* **理解度チェック**
1. ピアノの先生の思い出の文章から「福井先生は私を子ども扱いしなかった。」の一文を英語に訳せ。
2. ピアノの先生の思い出の文章の「明日、入試だから親がボクに聴かせてやろうと思ったんだね。」から下へ「そして今、君の前にボクはいる。」までを、一字も変えずに書き写せ。

* **文書の抜粋**
15才の初めての挑戦は緊張と不安だと思う。
この時期になると
ピアノの先生・福井文彦先生の話を思い出す。
当時、東北大の教育学部の助教授で
のちに宮城教育大開校に伴い教授として呼ばれることになる。
11才から18才までピアノを教わるご縁をいただいた。
市内の中学・高校の校歌・子ども会の歌・合唱曲・東京オリンッピックの
「この日のために」の作曲家でもあった。

11才の時。レッスンの合間に先生は話し始めた。
自宅での二人だけのレッスンだった。
「ボクはねえ、父が医師だったから医学部を受験するつもりでいたんだ。
大学入試の前夜、ボクはピアノリサイタルに連れていってもらってね。
明日、入試だから親がボクに聴かせてやろうと思ったんだね。
そのピアノが忘れられなくてね、次の朝、医学部を受験しなかった。
できなかったんだ。行けなかったんだ。ピアノに魅せられて、虜になったんだ。
ボクはピアノを習ったこともないのに、受験の朝に両親に畳に手をついて
ピアノを習わせてください。それから毎日毎日手をついて頼んだよ。
1週間後、親が折れてね、1年間、ピアノを習って
音大に入学できたら許すって言われたんだ。
うれしくてね、ボクは本気でがんばったよ。1年後、ボクは
桐の朋の桐朋、桐朋というんだが、そこに合格したんだ。
途中からは国立音大に行って作曲を勉強したんだ。
そして今、君の前にボクはいる。
君はね、
自分がしてほしい時は頭をさげるんだ・君もいつか何か望む。
そういう時には
わかってほしい人には頭をさげるんだ。特に親には
何度でも何度でもね」
11才の私
福井先生は私を子ども扱いしなかった。
11才に大人同士の会話のような言葉を使った。
私は気のきいた言葉も思い浮かばず、胸の中は
なんだか、表わせない塊のようなものがこみ上げてきて、
涙があふれてきて
弾きもしないピアノの譜面をただ見つめて聞いた。
忘れてはいけない話だと思った。
あまりの感動で先生の言葉は一字一句大体その通りである。
きっと話の内容とともに私の感動を大きく占めたのは
自分のことを友達のように11才の子どもの私に
話してくれたうれしさだったと思う。

福井先生は毎日毎日、ピアノを習わせてください。
手をついて親に頭を下げ続けながら考えたのではなかろうか。
本当のところ、自分の真の願望かどうか、畳目見ながら
どうしても叶えてほしいのかどうか、思いつきかどうか、
どうかお願いします、くる日もくる日も言い続けながら、
己の気持ちと向き合っていたのではなかろうか。
お願いは相手に乞い、求めるだけではなく、
自分を見極めものではなかったろうか。

記録データ:
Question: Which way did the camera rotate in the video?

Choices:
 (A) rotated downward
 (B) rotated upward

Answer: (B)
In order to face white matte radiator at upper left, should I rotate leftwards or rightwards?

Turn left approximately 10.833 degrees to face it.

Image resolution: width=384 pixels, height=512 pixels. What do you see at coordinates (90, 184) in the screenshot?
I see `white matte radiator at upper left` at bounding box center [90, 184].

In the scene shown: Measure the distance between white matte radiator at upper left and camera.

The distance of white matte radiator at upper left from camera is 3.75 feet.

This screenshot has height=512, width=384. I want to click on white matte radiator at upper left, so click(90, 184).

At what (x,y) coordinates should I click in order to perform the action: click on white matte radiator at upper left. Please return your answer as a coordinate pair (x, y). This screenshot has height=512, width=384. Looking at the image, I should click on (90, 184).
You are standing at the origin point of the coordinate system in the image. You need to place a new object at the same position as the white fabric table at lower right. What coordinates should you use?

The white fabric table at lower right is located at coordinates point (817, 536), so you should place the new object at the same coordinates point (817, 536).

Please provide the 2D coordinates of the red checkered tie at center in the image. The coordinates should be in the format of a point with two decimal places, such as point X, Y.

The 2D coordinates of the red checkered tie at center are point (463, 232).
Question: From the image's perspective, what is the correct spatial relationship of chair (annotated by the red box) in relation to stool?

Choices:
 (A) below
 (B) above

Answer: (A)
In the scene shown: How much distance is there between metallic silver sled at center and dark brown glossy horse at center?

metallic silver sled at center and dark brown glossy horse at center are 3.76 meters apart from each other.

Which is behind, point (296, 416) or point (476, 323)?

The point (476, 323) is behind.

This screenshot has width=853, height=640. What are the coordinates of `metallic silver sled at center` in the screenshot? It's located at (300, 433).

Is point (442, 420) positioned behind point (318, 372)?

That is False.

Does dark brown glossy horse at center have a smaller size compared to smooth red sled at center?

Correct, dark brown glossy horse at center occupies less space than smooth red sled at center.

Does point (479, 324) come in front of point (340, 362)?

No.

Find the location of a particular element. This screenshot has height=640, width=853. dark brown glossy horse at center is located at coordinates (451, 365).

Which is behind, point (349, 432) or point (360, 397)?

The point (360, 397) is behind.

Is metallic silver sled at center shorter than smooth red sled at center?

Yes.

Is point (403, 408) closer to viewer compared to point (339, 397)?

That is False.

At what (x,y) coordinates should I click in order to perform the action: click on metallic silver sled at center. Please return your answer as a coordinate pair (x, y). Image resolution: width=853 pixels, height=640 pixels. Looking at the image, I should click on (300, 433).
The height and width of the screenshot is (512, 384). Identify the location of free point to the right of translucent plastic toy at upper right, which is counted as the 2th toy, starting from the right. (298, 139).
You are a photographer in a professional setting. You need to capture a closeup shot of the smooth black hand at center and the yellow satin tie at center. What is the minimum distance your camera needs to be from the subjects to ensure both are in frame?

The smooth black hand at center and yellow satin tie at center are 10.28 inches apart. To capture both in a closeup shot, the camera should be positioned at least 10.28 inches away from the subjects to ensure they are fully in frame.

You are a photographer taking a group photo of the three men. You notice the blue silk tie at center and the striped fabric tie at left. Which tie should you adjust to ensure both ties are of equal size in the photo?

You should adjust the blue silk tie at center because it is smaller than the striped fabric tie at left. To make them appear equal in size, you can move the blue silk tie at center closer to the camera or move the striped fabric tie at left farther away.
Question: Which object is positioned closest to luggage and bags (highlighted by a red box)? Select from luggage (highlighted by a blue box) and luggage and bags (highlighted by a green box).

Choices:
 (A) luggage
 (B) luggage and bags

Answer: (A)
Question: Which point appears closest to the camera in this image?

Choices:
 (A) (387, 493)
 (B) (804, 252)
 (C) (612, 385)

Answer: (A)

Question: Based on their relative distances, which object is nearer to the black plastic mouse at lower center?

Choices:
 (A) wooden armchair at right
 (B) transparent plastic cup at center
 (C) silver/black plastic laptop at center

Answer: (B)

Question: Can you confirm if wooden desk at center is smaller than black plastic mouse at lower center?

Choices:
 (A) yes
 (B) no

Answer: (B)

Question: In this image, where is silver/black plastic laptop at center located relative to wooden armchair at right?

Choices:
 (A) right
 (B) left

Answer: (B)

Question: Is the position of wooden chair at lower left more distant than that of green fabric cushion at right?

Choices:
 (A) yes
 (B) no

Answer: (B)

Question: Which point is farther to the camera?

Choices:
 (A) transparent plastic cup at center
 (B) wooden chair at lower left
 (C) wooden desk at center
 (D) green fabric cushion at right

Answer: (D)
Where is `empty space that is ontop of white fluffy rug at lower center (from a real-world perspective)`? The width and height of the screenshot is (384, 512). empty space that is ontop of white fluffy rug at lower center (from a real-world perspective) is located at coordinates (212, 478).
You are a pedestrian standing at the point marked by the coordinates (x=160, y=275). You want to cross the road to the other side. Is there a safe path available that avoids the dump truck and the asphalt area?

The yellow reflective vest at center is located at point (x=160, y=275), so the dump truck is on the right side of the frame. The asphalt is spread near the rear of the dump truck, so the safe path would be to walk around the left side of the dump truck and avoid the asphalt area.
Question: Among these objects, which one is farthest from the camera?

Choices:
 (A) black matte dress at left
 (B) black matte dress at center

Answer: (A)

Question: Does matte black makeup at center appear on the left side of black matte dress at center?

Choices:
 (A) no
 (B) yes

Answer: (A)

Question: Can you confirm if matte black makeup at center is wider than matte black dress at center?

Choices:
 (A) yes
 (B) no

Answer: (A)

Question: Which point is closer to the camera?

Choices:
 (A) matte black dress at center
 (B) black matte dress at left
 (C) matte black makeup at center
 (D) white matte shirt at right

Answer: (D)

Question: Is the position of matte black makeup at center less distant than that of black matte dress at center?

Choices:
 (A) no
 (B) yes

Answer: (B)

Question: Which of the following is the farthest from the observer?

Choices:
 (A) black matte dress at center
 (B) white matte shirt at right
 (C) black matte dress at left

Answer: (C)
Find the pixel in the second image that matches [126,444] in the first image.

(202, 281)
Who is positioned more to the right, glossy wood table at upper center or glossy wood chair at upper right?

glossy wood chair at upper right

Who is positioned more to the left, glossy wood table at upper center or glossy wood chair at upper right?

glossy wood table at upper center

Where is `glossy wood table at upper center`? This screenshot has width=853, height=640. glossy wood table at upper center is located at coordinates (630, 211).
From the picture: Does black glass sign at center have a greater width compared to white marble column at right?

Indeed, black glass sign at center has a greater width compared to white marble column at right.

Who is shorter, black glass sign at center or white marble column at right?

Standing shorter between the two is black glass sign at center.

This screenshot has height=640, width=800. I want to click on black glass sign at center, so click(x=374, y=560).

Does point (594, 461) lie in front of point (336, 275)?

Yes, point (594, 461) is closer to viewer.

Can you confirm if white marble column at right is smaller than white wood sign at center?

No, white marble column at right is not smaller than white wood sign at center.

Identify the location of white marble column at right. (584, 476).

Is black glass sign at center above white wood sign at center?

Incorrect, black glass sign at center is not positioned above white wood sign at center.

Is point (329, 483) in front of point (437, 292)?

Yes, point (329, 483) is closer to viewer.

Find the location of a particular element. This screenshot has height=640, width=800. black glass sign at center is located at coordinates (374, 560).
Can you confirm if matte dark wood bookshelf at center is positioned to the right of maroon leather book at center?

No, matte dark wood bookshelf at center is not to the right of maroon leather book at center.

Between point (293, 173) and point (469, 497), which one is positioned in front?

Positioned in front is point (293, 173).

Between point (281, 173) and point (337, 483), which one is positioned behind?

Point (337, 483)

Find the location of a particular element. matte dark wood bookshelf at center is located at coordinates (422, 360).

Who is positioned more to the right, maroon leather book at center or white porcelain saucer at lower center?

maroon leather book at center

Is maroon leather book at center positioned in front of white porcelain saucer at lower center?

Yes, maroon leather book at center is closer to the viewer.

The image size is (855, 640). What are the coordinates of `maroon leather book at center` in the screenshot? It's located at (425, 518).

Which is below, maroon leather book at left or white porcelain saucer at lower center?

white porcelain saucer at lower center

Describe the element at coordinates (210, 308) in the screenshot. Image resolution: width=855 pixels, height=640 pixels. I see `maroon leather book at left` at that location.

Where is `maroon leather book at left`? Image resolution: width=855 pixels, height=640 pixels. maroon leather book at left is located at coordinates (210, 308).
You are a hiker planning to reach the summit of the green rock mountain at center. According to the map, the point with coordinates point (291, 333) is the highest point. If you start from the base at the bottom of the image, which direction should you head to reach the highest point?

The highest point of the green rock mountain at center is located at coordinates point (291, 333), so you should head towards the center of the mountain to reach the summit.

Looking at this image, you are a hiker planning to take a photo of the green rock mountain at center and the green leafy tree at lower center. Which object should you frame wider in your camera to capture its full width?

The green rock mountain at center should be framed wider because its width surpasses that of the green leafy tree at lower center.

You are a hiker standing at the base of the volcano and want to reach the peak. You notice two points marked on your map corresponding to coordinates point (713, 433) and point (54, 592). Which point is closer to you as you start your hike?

* **解答一覧**
1. Mr. Fukui did not treat me like a child.

2.
明日、入試だから親がボクに聴かせてやろうと思ったんだね。
そのピアノが忘れられなくてね、次の朝、医学部を受験しなかった。
できなかったんだ。行けなかったんだ。ピアノに魅せられて、虜になったんだ。
ボクはピアノを習ったこともないのに、受験の朝に両親に畳に手をついて
ピアノを習わせてください。それから毎日毎日手をついて頼んだよ。
1週間後、親が折れてね、1年間、ピアノを習って
音大に入学できたら許すって言われたんだ。
うれしくてね、ボクは本気でがんばったよ。1年後、ボクは
桐の朋の桐朋、桐朋というんだが、そこに合格したんだ。
途中からは国立音大に行って作曲を勉強したんだ。
そして今、君の前にボクはいる。